Du malaise à la « pause », les enseignements d’une crise agricole inédite

[Edito] En dépit du rétrécissement de la profession, quelques milliers de tracteurs ont suffi à rappeler à nos gouvernants et à nos compatriotes que les agriculteurs avaient encore la clé du frigo et du resto. Et que leur combat, déporté momentanément sur l’asphalte, n’était pas seulement leur raison d’être, mais une noble et juste cause au service de la Nation toute entière.

La troisième tentative fut donc la bonne. Après les premières annonces de Gabriel Attal en Haute-Garonne, à un fêtu de paille de l’emblématique barrage de Carbonne, une sortie qualifiée de « ratée » par la FNSEA, après sa déclaration de politique générale qui a plutôt eu pour effet de remobiliser la profession, les ultimes annonces de Matignon le 1er février ont répondu, à l’exception de la Confédération paysanne et du Modef, aux attentes des adhérents et sympathisants de la FNSEA, des JA et de la CR, qui ont appelé dans la foulée à lever les blocages routiers.  Pour le gouvernement, au vu des centaines de témoignages captés sur les barrages, le défi était colossal.

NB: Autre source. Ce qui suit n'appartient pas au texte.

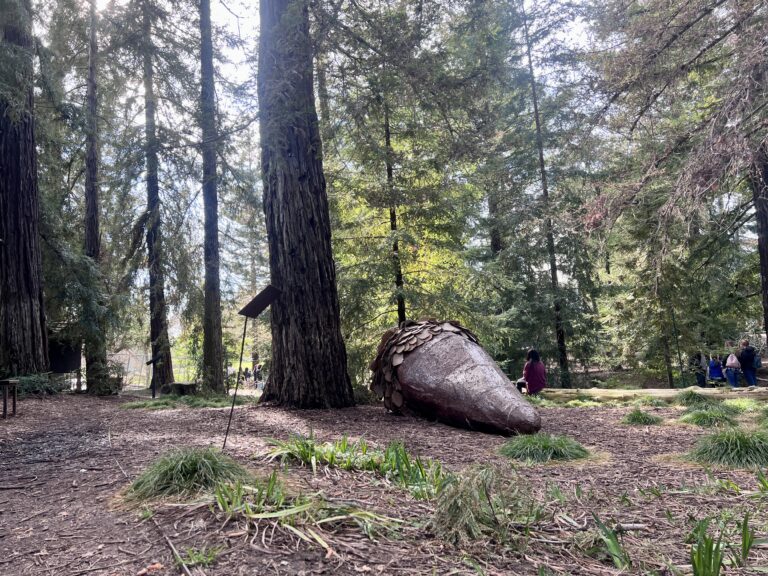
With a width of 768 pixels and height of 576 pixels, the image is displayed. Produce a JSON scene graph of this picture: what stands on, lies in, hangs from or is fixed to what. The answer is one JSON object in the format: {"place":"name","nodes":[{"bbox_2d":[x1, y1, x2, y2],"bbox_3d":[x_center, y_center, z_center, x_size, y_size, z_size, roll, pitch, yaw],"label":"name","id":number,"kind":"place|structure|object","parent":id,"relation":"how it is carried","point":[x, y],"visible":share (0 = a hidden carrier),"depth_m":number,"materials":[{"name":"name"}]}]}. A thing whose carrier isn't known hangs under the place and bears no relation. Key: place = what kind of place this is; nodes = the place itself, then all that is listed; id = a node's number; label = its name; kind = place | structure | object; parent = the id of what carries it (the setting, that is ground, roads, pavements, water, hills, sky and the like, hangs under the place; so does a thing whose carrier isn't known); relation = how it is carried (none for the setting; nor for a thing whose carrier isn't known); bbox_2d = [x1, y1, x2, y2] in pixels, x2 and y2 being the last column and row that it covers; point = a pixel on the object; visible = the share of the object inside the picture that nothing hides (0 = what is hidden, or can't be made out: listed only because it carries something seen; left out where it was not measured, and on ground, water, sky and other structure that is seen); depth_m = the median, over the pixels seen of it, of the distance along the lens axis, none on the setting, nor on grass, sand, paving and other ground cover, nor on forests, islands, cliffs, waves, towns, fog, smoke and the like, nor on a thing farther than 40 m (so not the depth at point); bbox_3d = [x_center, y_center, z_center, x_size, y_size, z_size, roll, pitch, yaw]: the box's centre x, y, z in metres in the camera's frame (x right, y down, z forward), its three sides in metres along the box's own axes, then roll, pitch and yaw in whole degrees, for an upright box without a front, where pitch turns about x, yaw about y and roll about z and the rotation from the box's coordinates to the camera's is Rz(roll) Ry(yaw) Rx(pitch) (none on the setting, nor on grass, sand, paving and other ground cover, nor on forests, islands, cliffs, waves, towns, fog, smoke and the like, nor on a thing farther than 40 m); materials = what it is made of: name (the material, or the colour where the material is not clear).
{"place":"outdoors","nodes":[
{"label":"outdoors","id":0,"kind":"place"},
{"bbox_2d":[20,0,631,314],"label":"sky","id":1,"kind":"structure","parent":0,"point":[240,71],"materials":[{"name":"white"}]},
{"bbox_2d":[0,384,767,575],"label":"forest floor","id":2,"kind":"structure","parent":0,"point":[380,417],"materials":[{"name":"brown soil"}]},
{"bbox_2d":[0,378,18,418],"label":"wooden bench","id":3,"kind":"object","parent":2,"relation":"on","point":[5,404],"visible":0.99,"depth_m":9.18,"materials":[{"name":"brown wood"}]},
{"bbox_2d":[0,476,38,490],"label":"stick","id":4,"kind":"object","parent":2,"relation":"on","point":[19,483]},
{"bbox_2d":[11,371,65,395],"bbox_3d":[-6.730,2.135,12.750,1.649,0.580,1.611,0,-6,-8],"label":"shrub","id":5,"kind":"object","parent":2,"relation":"on","point":[24,381],"visible":0.6,"depth_m":12.63,"materials":[{"name":"green plant"}]},
{"bbox_2d":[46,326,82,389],"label":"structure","id":6,"kind":"structure","parent":2,"relation":"on","point":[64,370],"depth_m":15.30,"materials":[{"name":"brown wood"}]},
{"bbox_2d":[81,0,111,395],"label":"tree","id":7,"kind":"object","parent":2,"relation":"on","point":[88,179],"visible":0.93,"depth_m":15.82,"materials":[{"name":"brown wood"}]},
{"bbox_2d":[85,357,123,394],"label":"shrub","id":8,"kind":"object","parent":2,"relation":"on","point":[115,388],"visible":0.73,"depth_m":14.95,"materials":[{"name":"green plant"}]},
{"bbox_2d":[109,348,195,387],"bbox_3d":[-7.818,3.482,24.118,6.669,1.858,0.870,0,-6,-8],"label":"fence","id":9,"kind":"object","parent":2,"relation":"on","point":[137,373],"visible":0.49,"depth_m":24.01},
{"bbox_2d":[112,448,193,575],"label":"stick","id":10,"kind":"object","parent":2,"relation":"on","point":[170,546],"visible":0.94,"depth_m":3.30,"materials":[{"name":"brown wood"}]},
{"bbox_2d":[146,354,162,398],"bbox_3d":[-4.179,2.143,13.637,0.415,1.045,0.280,-2,-6,12],"label":"information sign","id":11,"kind":"object","parent":2,"relation":"on","point":[150,362],"visible":0.98,"depth_m":13.60,"materials":[{"name":"black metal"}]},
{"bbox_2d":[140,0,173,387],"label":"tree","id":12,"kind":"object","parent":2,"relation":"on","point":[158,325],"visible":0.9,"depth_m":17.64,"materials":[{"name":"brown wood"}]},
{"bbox_2d":[121,393,233,409],"bbox_3d":[-2.973,2.301,11.596,2.588,0.249,2.139,0,-6,-8],"label":"grass patch","id":13,"kind":"object","parent":2,"relation":"on","point":[147,404],"visible":0.62,"depth_m":11.39,"materials":[{"name":"green plant"}]},
{"bbox_2d":[161,381,197,395],"bbox_3d":[-3.805,2.600,14.541,0.862,0.395,0.810,-3,-7,17],"label":"tree stump","id":14,"kind":"object","parent":2,"relation":"on","point":[180,386],"visible":0.89,"depth_m":14.24,"materials":[{"name":"brown wood"}]},
{"bbox_2d":[124,447,248,501],"bbox_3d":[-1.081,1.366,4.371,1.189,0.303,1.245,0,-6,-8],"label":"grass clump","id":15,"kind":"object","parent":2,"relation":"on","point":[191,465],"visible":0.81,"depth_m":4.18,"materials":[{"name":"green plant"}]},
{"bbox_2d":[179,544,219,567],"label":"grass tuft","id":16,"kind":"object","parent":2,"relation":"on","point":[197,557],"visible":0.86,"depth_m":2.85,"materials":[{"name":"green plant"}]},
{"bbox_2d":[198,0,224,390],"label":"tree","id":17,"kind":"object","parent":2,"relation":"on","point":[213,347],"visible":0.98,"depth_m":14.96,"materials":[{"name":"brown wood"}]},
{"bbox_2d":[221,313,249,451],"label":"sign post","id":18,"kind":"object","parent":2,"relation":"on","point":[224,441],"visible":0.96,"depth_m":6.40,"materials":[{"name":"metal"}]},
{"bbox_2d":[238,284,281,317],"bbox_3d":[-0.984,0.201,8.054,0.613,0.412,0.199,-3,-7,17],"label":"sign","id":19,"kind":"object","parent":18,"relation":"attached to","point":[259,305],"visible":0.99,"depth_m":8.02,"materials":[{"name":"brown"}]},
{"bbox_2d":[253,363,263,387],"bbox_3d":[-3.396,4.221,27.235,0.616,1.294,0.608,-6,-8,37],"label":"person","id":20,"kind":"object","parent":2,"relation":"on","point":[258,371],"visible":0.87,"depth_m":27.11},
{"bbox_2d":[201,472,405,550],"bbox_3d":[-0.225,1.264,3.389,1.468,0.329,1.328,0,-6,-8],"label":"grass clump","id":21,"kind":"object","parent":2,"relation":"on","point":[298,510],"visible":0.77,"depth_m":3.32,"materials":[{"name":"green plant"}]},
{"bbox_2d":[255,0,354,409],"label":"tree trunk","id":22,"kind":"object","parent":2,"relation":"on","point":[309,223],"visible":0.98,"materials":[{"name":"brown wood"}]},
{"bbox_2d":[260,430,447,489],"bbox_3d":[0.171,1.404,4.809,2.004,0.394,1.743,0,-6,-8],"label":"grass clump","id":23,"kind":"object","parent":2,"relation":"on","point":[302,454],"visible":0.75,"depth_m":4.73,"materials":[{"name":"green plant"}]},
{"bbox_2d":[368,318,540,435],"bbox_3d":[1.695,1.232,8.254,1.971,1.735,2.611,0,-6,-8],"label":"sculpture","id":24,"kind":"object","parent":2,"relation":"on","point":[453,386],"visible":0.99,"depth_m":7.71,"materials":[{"name":"brown"}]},
{"bbox_2d":[430,462,535,545],"bbox_3d":[0.835,1.169,3.195,0.784,0.406,0.826,0,-6,-8],"label":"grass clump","id":25,"kind":"object","parent":2,"relation":"on","point":[480,510],"visible":0.88,"depth_m":3.10,"materials":[{"name":"green plant"}]},
{"bbox_2d":[498,432,590,463],"bbox_3d":[2.033,1.518,5.569,1.137,0.235,1.113,0,-6,-8],"label":"grass clump","id":26,"kind":"object","parent":2,"relation":"on","point":[547,444],"visible":0.88,"depth_m":5.44,"materials":[{"name":"green plant"}]},
{"bbox_2d":[520,0,569,384],"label":"tree","id":27,"kind":"object","parent":2,"relation":"on","point":[544,191],"visible":0.97,"depth_m":19.04,"materials":[{"name":"plant"}]},
{"bbox_2d":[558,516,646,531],"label":"stick","id":28,"kind":"object","parent":2,"relation":"on","point":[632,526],"visible":0.89,"depth_m":3.17,"materials":[{"name":"wood"}]},
{"bbox_2d":[591,516,631,568],"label":"plant","id":29,"kind":"object","parent":2,"relation":"on","point":[612,546],"visible":0.89,"depth_m":2.76,"materials":[{"name":"green plant"}]},
{"bbox_2d":[620,408,662,425],"bbox_3d":[4.279,1.775,7.990,0.718,0.235,0.760,0,-6,-8],"label":"grass clump","id":30,"kind":"object","parent":2,"relation":"on","point":[636,417],"visible":0.96,"depth_m":7.92,"materials":[{"name":"green plant"}]},
{"bbox_2d":[533,386,767,400],"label":"fallen log","id":31,"kind":"object","parent":2,"relation":"on","point":[665,392],"visible":0.79,"depth_m":11.42,"materials":[{"name":"brown wood"}]},
{"bbox_2d":[516,348,546,394],"bbox_3d":[4.200,1.821,12.089,0.686,1.074,0.721,-3,-7,17],"label":"woman","id":32,"kind":"object","parent":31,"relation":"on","point":[533,360],"visible":0.87,"depth_m":11.95},
{"bbox_2d":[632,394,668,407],"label":"grass clump","id":33,"kind":"object","parent":2,"relation":"on","point":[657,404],"visible":0.93,"depth_m":10.27,"materials":[{"name":"green plant"}]},
{"bbox_2d":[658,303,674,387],"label":"tree","id":34,"kind":"object","parent":2,"relation":"on","point":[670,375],"visible":0.66,"depth_m":20.06,"materials":[{"name":"brown wood"}]},
{"bbox_2d":[675,388,718,406],"bbox_3d":[6.275,1.896,9.935,0.954,0.346,0.998,0,-6,-8],"label":"grass clump","id":35,"kind":"object","parent":2,"relation":"on","point":[689,394],"visible":0.9,"depth_m":9.84,"materials":[{"name":"green plant"}]},
{"bbox_2d":[679,406,739,427],"bbox_3d":[5.047,1.714,7.713,0.950,0.269,0.959,0,-6,-8],"label":"grass clump","id":36,"kind":"object","parent":2,"relation":"on","point":[708,417],"visible":0.92,"depth_m":7.63,"materials":[{"name":"green plant"}]},
{"bbox_2d":[687,511,755,575],"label":"grass clump","id":37,"kind":"object","parent":2,"relation":"on","point":[700,550],"visible":0.94,"depth_m":2.51,"materials":[{"name":"green plant"}]},
{"bbox_2d":[682,427,767,467],"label":"grass clump","id":38,"kind":"object","parent":2,"relation":"on","point":[729,447],"visible":0.91,"depth_m":5.10,"materials":[{"name":"green plant"}]},
{"bbox_2d":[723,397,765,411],"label":"grass clump","id":39,"kind":"object","parent":2,"relation":"on","point":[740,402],"visible":0.67,"depth_m":9.18,"materials":[{"name":"green plant"}]},
{"bbox_2d":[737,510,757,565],"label":"plant","id":40,"kind":"object","parent":2,"relation":"on","point":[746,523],"visible":0.91,"depth_m":2.76,"materials":[{"name":"green plant"}]},
{"bbox_2d":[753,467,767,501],"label":"plant","id":41,"kind":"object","parent":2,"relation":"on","point":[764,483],"visible":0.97,"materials":[{"name":"green plant"}]},
{"label":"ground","id":42,"kind":"structure","parent":0},
{"bbox_2d":[0,0,49,376],"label":"tree","id":43,"kind":"object","parent":42,"relation":"on","point":[31,234],"visible":0.97,"depth_m":12.16,"materials":[{"name":"brown wood"}]},
{"bbox_2d":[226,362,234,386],"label":"person","id":44,"kind":"object","parent":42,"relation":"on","point":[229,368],"visible":0.57,"depth_m":25.73},
{"bbox_2d":[242,366,250,382],"bbox_3d":[-4.724,5.017,32.304,0.586,1.156,0.617,-3,-6,14],"label":"person","id":45,"kind":"object","parent":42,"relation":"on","point":[245,371],"visible":0.92,"depth_m":32.21},
{"bbox_2d":[321,0,496,353],"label":"tree","id":46,"kind":"object","parent":42,"relation":"on","point":[399,204],"visible":0.84,"depth_m":14.70,"materials":[{"name":"plant"}]},
{"bbox_2d":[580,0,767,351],"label":"tree","id":47,"kind":"object","parent":42,"relation":"on","point":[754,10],"visible":0.97,"depth_m":11.73,"materials":[{"name":"green plant"}]},
{"bbox_2d":[690,352,706,386],"bbox_3d":[12.011,2.743,18.842,0.557,1.405,0.621,-3,-7,16],"label":"person","id":48,"kind":"object","parent":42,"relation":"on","point":[700,381],"visible":0.77,"depth_m":18.74},
{"bbox_2d":[706,355,724,386],"bbox_3d":[12.488,2.786,18.730,0.555,1.169,0.583,-1,-6,3],"label":"person","id":49,"kind":"object","parent":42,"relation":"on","point":[716,373],"visible":0.92,"depth_m":18.65},
{"bbox_2d":[724,351,741,387],"bbox_3d":[12.039,2.482,17.279,0.519,1.221,0.553,-4,-7,28],"label":"person","id":50,"kind":"object","parent":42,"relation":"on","point":[735,360],"visible":0.81,"depth_m":17.16},
{"bbox_2d":[725,353,739,368],"bbox_3d":[12.085,2.196,17.376,0.417,0.491,0.420,0,-6,-8],"label":"backpack","id":51,"kind":"object","parent":50,"relation":"on","point":[729,360],"visible":0.84,"depth_m":17.24,"materials":[{"name":"fabric"}]},
{"bbox_2d":[736,339,759,386],"bbox_3d":[11.563,2.189,15.981,0.531,1.487,0.626,-2,-6,10],"label":"person","id":52,"kind":"object","parent":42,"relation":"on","point":[744,362],"visible":0.88,"depth_m":15.83},
{"bbox_2d":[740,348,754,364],"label":"backpack","id":53,"kind":"object","parent":52,"relation":"on","point":[746,350],"visible":0.81,"depth_m":16.19,"materials":[{"name":"fabric"}]},
{"bbox_2d":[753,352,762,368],"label":"backpack","id":54,"kind":"object","parent":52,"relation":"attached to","point":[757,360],"visible":0.7,"depth_m":16.33,"materials":[{"name":"fabric"}]},
{"bbox_2d":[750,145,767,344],"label":"tree","id":55,"kind":"object","parent":42,"relation":"on","point":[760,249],"visible":0.63,"depth_m":12.39,"materials":[{"name":"brown wood"}]}
]}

Car les paroles libérées ont dessiné le portrait d’une profession paupérisée, déclassée, déconsidérée, empêchée, épiée, harcelée, alors qu’elle se démène 70 à 80 heures par semaine à nourrir trois fois par jour 68 millions de Français, pour pas très cher et plutôt bon, pour ne pas dire pas cher du tout et très bon.

Les clés du frigo et du resto

En dépit du rétrécissement de la population agricole, quelques milliers de tracteurs ont donc suffi à rappeler à nos gouvernants (et prétendants) et à nos compatriotes, que les agriculteurs avaient encore la clé du frigo et du resto « co » (collectif et commercial). Et que leur combat, déporté momentanément sur l’asphalte, n’était pas seulement leur raison d’être, mais une noble et juste cause au service de la Nation toute entière : la souveraineté alimentaire, qui sera donc sacralisée dans la loi. Le gouvernement, qui a fait montre de mansuétude et réactivité, et la population, qui a fait preuve de compassion, sinon de patience, ont entendu les appels de détresse, lesquels ont résonné jusqu’à Bruxelles. La Commission européenne s’est en effet montrée encline à reconsidérer quelques-uns de ses dogmes, s’agissant notamment des impacts du Pacte vert, de la guerre en Ukraine et du projet de traité UE-Mercosur. On le doit en partie à la France et au président de la République, dans un exercice de mano a mano et à distance avec le Premier ministre.

De la « pause » Ecophyto à la pause cinéma, avec « La ferme des Bertrand »

Après des mois de malaise larvé et deux semaines de crise ouverte, le gouvernement a donc trouvé la parade à la révolte agricole, à coups de boutoir à Bruxelles, d’espèces sonnantes et trébuchantes et de symboles. Reste à concrétiser. En France, on voit mal le gouvernement ne pas mettre à exécution l’ensemble de ses promesses car les syndicats ont juste appuyé sur « pause », emboitant le pas à Gabriel Attal qui, outre une batterie de mesures à 360° (rémunération, simplification, non-surtransposition etc..) a aussi appuyé sur « pause », à propos du Plan Ecophyto, au grand dam des défenseurs de l’environnement.

A ce propos, pendant toute cette séquence, on a entendu nombre d’agriculteurs affirmer haut et fort que le respect de l’environnement était aussi leur sujet. Gageons, à l’instar de qu’ils attendent du gouvernement, qu’ils joindront, si ce n’est déjà fait, les actes à la parole et, serait-on tenté de leur conseiller, de façon un peu plus ostentatoire, face à des impacts qui eux sont bien documentés, histoire de sanctuariser les fameuses « preuves d’amour » que viennent de leur manifester les Français. En tout cas, si ces derniers veulent s’offrir une « pause » cinéma et ne pas rompre le lien tissé avec eux ces dernières semaines, en attendant le Salon de l’agriculture, on ne peut que leur conseiller de voir en salle « La ferme des Bertrand », un documentaire qui achèvera de les convaincre de la totale légitimité de leur soutien au non moins juste combat des agriculteurs, dont on n’oubliera pas qu’il a coûté la vie à une jeune éleveuse et à l’une de ses filles.